10.12.2022 – RTL

Emission RTL C’est Notre Planète avec Jean-Marc Jancovici

Animateur :

L’aérien du futur en version hydrogène ou pourquoi pas électrique, pourquoi pas, pour imaginer voler encore et toujours, si nous avons notamment moins de pétrole ?

JMJ :

Effectivement, du pétrole, on ne va pas en avoir plus du tout demain matin, mais il est probablement écrit aujourd’hui dans l’avenir de la production pétrolière que la production va décliner, même si on ne se préoccupe pas de climat… tout simplement parce qu’il faut 50 à 400 millions d’années pour faire du pétrole et donc on ne peut pas en avoir éternellement de plus en plus. On ne peut même pas en avoir la même quantité éternellement chaque année.

On réfléchit donc à des alternatives depuis longtemps pour essayer de faire voler les avions avec autre chose que du pétrole.

Alors d’abord, il faut savoir qu’on peut les faire voler avec du charbon, ça crache plein de CO2, ce n’est pas du tout une bonne idée pour le climat. La deuxième chose qu’on peut imaginer, c’est utiliser un autre carburant, alors on parle de biocarburants, par exemple.

Les gens du secteur aérien parlent de carburant « durable », ou bien de l’hydrogène, ou bien des batteries. Les batteries, on va tout de suite oublier pour l’essentiel des avions parce que la raison pour laquelle le pétrole s’est imposé dans l’aérien, c’est qu’il est extrêmement dense par unité de volume et extrêmement dense par unité de poids. Dans un kg de pétrole, vous avez 12 KW/h d’énergie, dans 1 kg de batterie, vous avez 0,2 kgW/h d’énergie, donc on voit bien qu’il faudrait 20 fois le poids du kérosène, qui fait déjà le tiers ou la moitié du poids d’un avion, pour que ça décolle, donc ça ne va pas bien marcher sur les longues distances.
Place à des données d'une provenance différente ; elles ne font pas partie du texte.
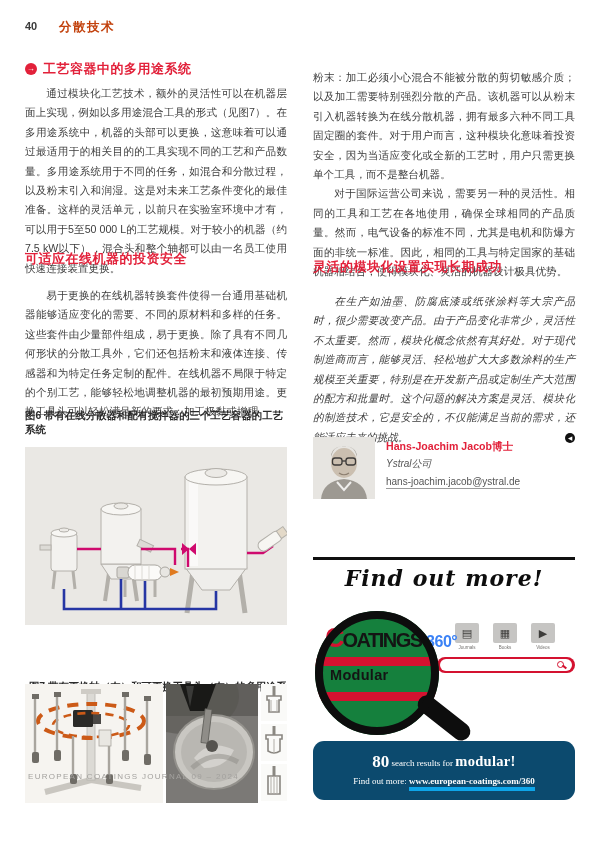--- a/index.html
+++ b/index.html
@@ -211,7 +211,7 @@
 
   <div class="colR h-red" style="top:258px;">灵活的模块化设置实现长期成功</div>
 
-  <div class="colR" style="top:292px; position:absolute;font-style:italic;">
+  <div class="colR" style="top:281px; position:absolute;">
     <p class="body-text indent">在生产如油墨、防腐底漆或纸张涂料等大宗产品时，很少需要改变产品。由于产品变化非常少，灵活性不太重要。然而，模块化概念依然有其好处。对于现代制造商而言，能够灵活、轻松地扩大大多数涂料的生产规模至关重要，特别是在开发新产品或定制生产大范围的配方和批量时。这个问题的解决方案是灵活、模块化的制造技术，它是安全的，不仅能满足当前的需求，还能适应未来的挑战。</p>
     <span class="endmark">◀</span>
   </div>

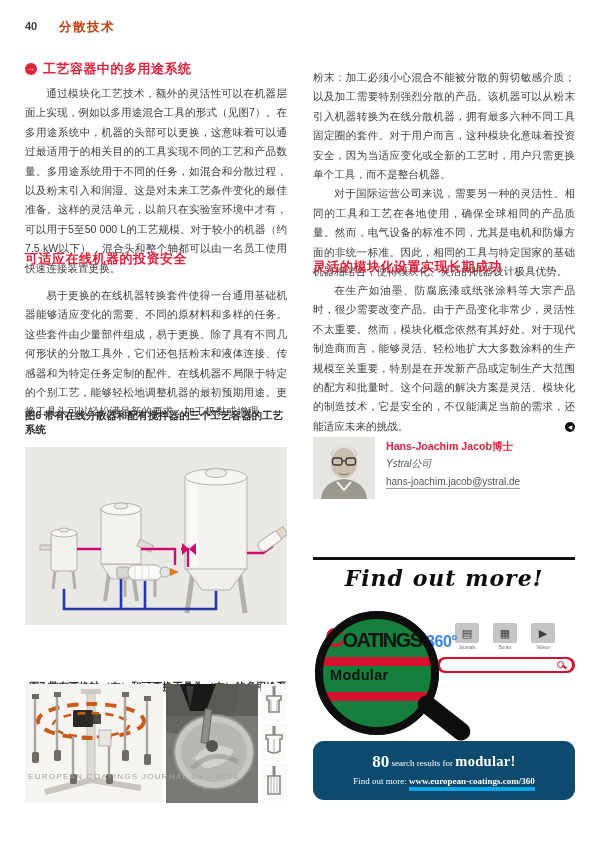--- a/index.html
+++ b/index.html
@@ -48,7 +48,7 @@
   .logo-row { position:absolute; left:12px; top:26px; z-index:3; white-space:nowrap; }
   .logo-c { font-size:27px; font-weight:bold; color:#d41230; letter-spacing:-2px; }
   .logo-oatings { font-size:20px; font-weight:bold; color:#141414; letter-spacing:-1.5px; }
-  .logo-360 { font-size:16px; font-weight:bold; color:#3b82f6; letter-spacing:-0.5px; }
+  .logo-360 { font-size:16px; font-weight:bold; color:#c2410c; letter-spacing:-0.5px; }
   .ad-nav { position:absolute; left:142px; top:26px; display:flex; gap:14px; z-index:1; }
   .nav-item { text-align:center; cursor:pointer; }
   .nav-icon { width:24px; height:20px; background:#c6c5c3; border-radius:2px; color:#3d3c3a; font-size:11px; line-height:20px; text-align:center; }

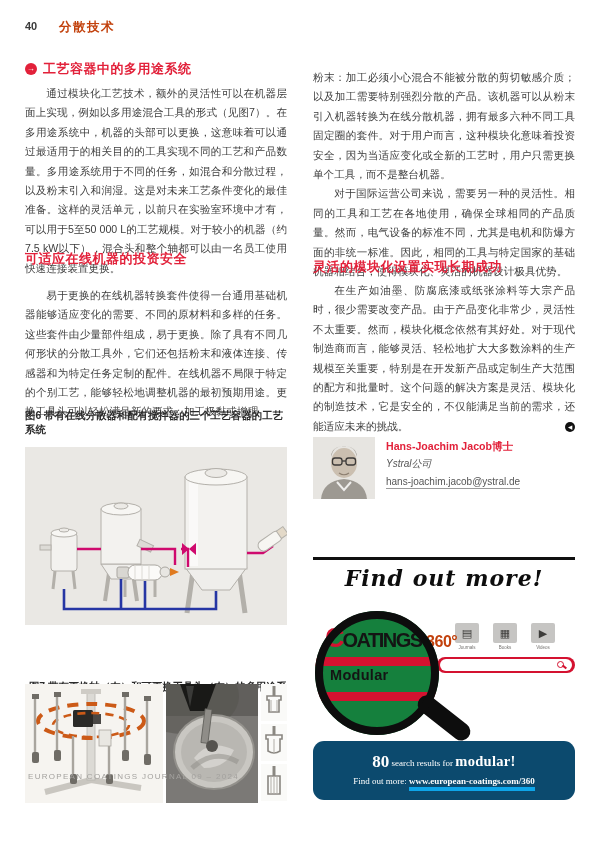--- a/index.html
+++ b/index.html
@@ -40,7 +40,7 @@
   .ad-rule { position:absolute; left:313px; top:557px; width:262px; height:3px; background:#101010; }
   .ad-headline { position:absolute; left:313px; top:565px; width:262px; text-align:center; font-family:"DejaVu Serif",serif; font-style:italic; font-weight:bold; font-size:22px; color:#0d0d0d; letter-spacing:1px; }
   .ad-graphic { position:absolute; left:313px; top:597px; width:262px; height:142px; }
-  .lens-bg { position:absolute; left:2px; top:14px; width:124px; height:124px; border-radius:50%; background:#15803d; overflow:hidden; z-index:2; }
+  .lens-bg { position:absolute; left:2px; top:14px; width:124px; height:124px; border-radius:50%; background:#ec4899; overflow:hidden; z-index:2; }
   .lens-ring { position:absolute; left:2px; top:14px; width:124px; height:124px; border-radius:50%; border:8px solid #0d0d0d; z-index:4; }
   .stripe { position:absolute; left:0; width:124px; height:9px; background:#d41230; }
   .stripe.s1 { top:46px; } .stripe.s2 { top:81px; }

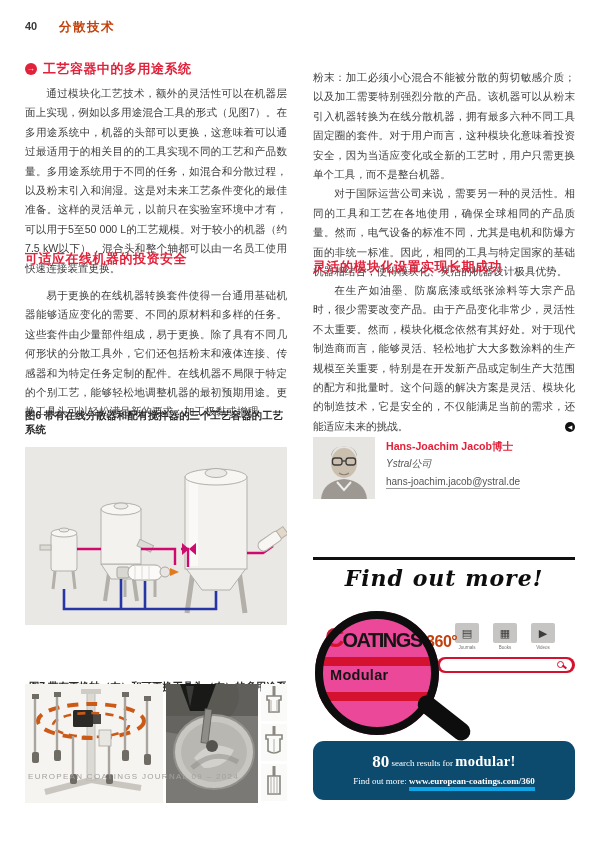--- a/index.html
+++ b/index.html
@@ -58,7 +58,7 @@
   .mini-mag { position:absolute; right:8px; top:2px; width:7px; height:7px; border:1.6px solid #d41230; border-radius:50%; }
   .mini-mag::after { content:''; position:absolute; width:5px; height:1.8px; background:#d41230; transform:rotate(40deg); right:-4px; bottom:-1px; }
   .handle { position:absolute; left:100px; top:112px; width:62px; height:18px; border-radius:9px; background:#0d0d0d; transform:rotate(38deg); z-index:3; }
-  .ad-redbox { position:absolute; left:313px; top:741px; width:262px; height:59px; background:#0c4a6e; border-radius:11px; color:#fff; text-align:center; padding-top:11px; z-index:6;font-family:Liberation Serif, serif; }
+  .ad-redbox { position:absolute; left:313px; top:741px; width:262px; height:59px; background:#be185d; border-radius:11px; color:#fff; text-align:center; padding-top:11px; z-index:6; }
   .rb-line1 { font-size:9px; }
   .rb-num { font-size:17px; font-weight:bold; vertical-align:-1px; }
   .rb-word { font-size:14.5px; font-weight:bold; letter-spacing:0.3px; }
Les autres alternatives, donc l’hydrogène, il faudrait en produire beaucoup, beaucoup et même beaucoup trop pour faire voler tous les avions.

Si je prends les avions qui décollent de France, si je voulais tous les passer à l’hydrogène, il faudrait que j’y consacre 25 % de la production électrique française. Donc on n’est pas en train de parler de quelque chose d’anecdotique et si on veut utiliser des agro-carburants ou des biocarburants, c’est pareil, il faut des surfaces importantes. Et ces mêmes surfaces, on va en avoir besoin à l’avenir, pour une agriculture qui va souffrir du réchauffement climatique, donc on va avoir toujours besoin des surfaces, pour préserver la biodiversité en ne faisant rien pousser dessus pour nos besoins, pour faire du bois pour la construction, pour faire des matériaux pour autre chose, des fibres par exemple, du lin, du chanvre, etc.

Quand on regarde toutes les surfaces qu’on peut avoir pour tous les usages qu’on peut avoir, on ne peut pas tout donner à l’avion et rien au reste, ça ne marchera pas. Donc quand on regarde toutes les alternatives qu’il y a pour faire voler des avions avec autre chose que du pétrole, elles sont toujours en quantités assez limitées quand on fait les calculs et j’ai coutume de dire que l’aviation de masse est née avec le pétrole et il est malheureusement assez peu probable qu’elle survive au pétrole.

Animateur :

Une fois qu’on a fait ce constat, JM Jancovici, ça veut dire quoi, qu’il faudra moins prendre l’avion à l’avenir ?

JMJ :

C’est un bon résumé, alors plus exactement de moins en moins. Au Shift Project, on a fait il y a 1 an un gros travail sur l’aérien en collaboration avec des acteurs de l’aérien, donc on a fait plancher beaucoup d’ingénieurs qui viennent de cet univers-là et on a regardé ce qu’on pouvait espérer au mieux comme évolution du trafic, même en incorporant tous les progrès qu’on fait sur les moteurs d’avions, le passage à l’hydrogène etc.

Le résultat est quand même que si on veut que l’aérien joue sa part dans la baisse mondiale des émissions de gaz à effet de serre ou tout simplement qu’il réagisse à la baisse du pétrole qui est annoncée, eh bien, il va falloir et en fait nous allons avoir un trafic aérien qui va baisser d’1 ou 2 ou 3 % par an tous les ans. C’est comme ça que ça va évoluer, alors, ça ne sera pas nécessairement un drame, mais oui, ça veut dire qu’il va y avoir progressivement de moins en moins d’avions.